As an example, during a shooting incident last summer at the Empire State Building, the system was tested, and helped to diffuse the police response, according to a CNN article. With many 911 calls coming in about the ongoing incident, a dispatcher might have thought that multiple shooters were involved. But by using the system, police could instantly view all the cameras in a five-block radius, and rewind footage up to five minutes. They quickly identified a single gunman and could see that nobody else was involved.
Other uses of the system, as pointed out by NYC officials, include instant access to 911-call records from a certain location so responding officers could know the history of the caller, automatically spotting packages that have been left in place for a long period of time and collecting the arrest records of suspects involved in crimes.

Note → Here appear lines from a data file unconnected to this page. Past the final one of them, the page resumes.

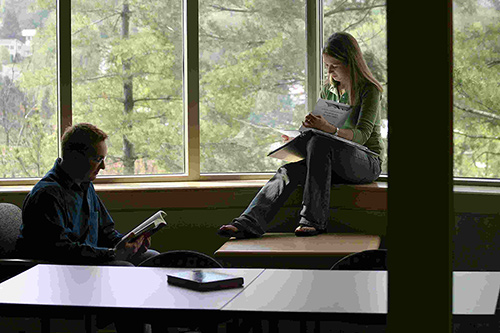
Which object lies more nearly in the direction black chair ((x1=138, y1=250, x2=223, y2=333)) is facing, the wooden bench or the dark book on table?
the dark book on table

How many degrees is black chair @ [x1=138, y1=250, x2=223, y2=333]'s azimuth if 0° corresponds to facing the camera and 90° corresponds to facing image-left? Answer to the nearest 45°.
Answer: approximately 0°

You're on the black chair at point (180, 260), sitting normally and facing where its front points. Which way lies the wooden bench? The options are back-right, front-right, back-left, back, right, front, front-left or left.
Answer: back-left

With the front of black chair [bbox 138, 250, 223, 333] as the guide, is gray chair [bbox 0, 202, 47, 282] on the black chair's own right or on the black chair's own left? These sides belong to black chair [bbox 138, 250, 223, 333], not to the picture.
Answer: on the black chair's own right

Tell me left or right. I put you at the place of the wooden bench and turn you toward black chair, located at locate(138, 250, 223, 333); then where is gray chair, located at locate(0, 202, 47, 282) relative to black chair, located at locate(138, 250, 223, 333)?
right

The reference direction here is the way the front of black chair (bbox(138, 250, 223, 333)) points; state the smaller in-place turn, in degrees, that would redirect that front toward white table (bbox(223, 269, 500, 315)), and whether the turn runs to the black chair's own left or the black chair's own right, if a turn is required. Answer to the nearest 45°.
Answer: approximately 45° to the black chair's own left

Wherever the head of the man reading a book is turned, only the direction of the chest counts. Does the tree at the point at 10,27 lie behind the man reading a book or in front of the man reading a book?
behind

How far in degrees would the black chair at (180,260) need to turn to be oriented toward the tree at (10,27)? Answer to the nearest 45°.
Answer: approximately 135° to its right

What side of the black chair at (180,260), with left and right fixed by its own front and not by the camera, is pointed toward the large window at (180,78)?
back

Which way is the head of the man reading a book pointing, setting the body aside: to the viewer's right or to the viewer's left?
to the viewer's right

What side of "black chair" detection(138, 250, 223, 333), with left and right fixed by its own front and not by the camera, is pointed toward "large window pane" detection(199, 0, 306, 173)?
back

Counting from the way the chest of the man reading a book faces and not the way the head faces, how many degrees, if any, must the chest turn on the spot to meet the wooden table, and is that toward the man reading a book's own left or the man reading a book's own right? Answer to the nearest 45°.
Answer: approximately 45° to the man reading a book's own left

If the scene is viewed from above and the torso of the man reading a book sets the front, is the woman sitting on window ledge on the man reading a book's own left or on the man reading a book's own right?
on the man reading a book's own left

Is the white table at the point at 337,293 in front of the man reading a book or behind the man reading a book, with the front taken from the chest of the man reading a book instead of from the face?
in front

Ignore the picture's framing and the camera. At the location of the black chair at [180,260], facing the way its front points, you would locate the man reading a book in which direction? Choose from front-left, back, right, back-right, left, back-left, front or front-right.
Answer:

The system also, for example, could check its radiation sensors when a bomb threat is made or a suspicious package discovered, to make sure there is no nuclear payload like a dirty bomb. And if radiation is detected, police could take appropriate action and begin evacuation procedures, even before a single officer arrives on the scene.
Given the current capabilities of modern technology, I would suspect that the Dashboard could also be programmed to use facial recognition to find any suspect with an outstanding warrant who strays in front of a camera, which is more like the “Person of Interest” show than reality at the moment. City officials don’t say that the Dashboard is being used that way, but the infrastructure is in place and analytics software is available, so it doesn’t seem that far off. I’ve seen this type of system work in the GCN Lab, and a similar system was used during last fall’s Republican National Convention in Tampa, Fla.
Some would say that this is a huge invasion of privacy; that nobody will be able to walk down the street without police monitoring their every move, especially when this gets pushed all the way out to the beat cops. Perhaps. But what do you think those 3,000 NYC cameras are doing right now? We already are being watched, especially those of us who live someplace like New York City or London with a big security infrastructures.
The Dashboard is just a way to efficiently manage all the data that’s being collected. It takes a somewhat disjointed, blurry picture and focuses all the resources needed, on the fly, to deal with almost any situation. Should it continue to have success in New York, expect to start seeing versions of the Dashboard in other places where the infrastructure could support it, or even as an excuse for some cities to invest in more cameras and other sensors that can suddenly be managed much more effectively.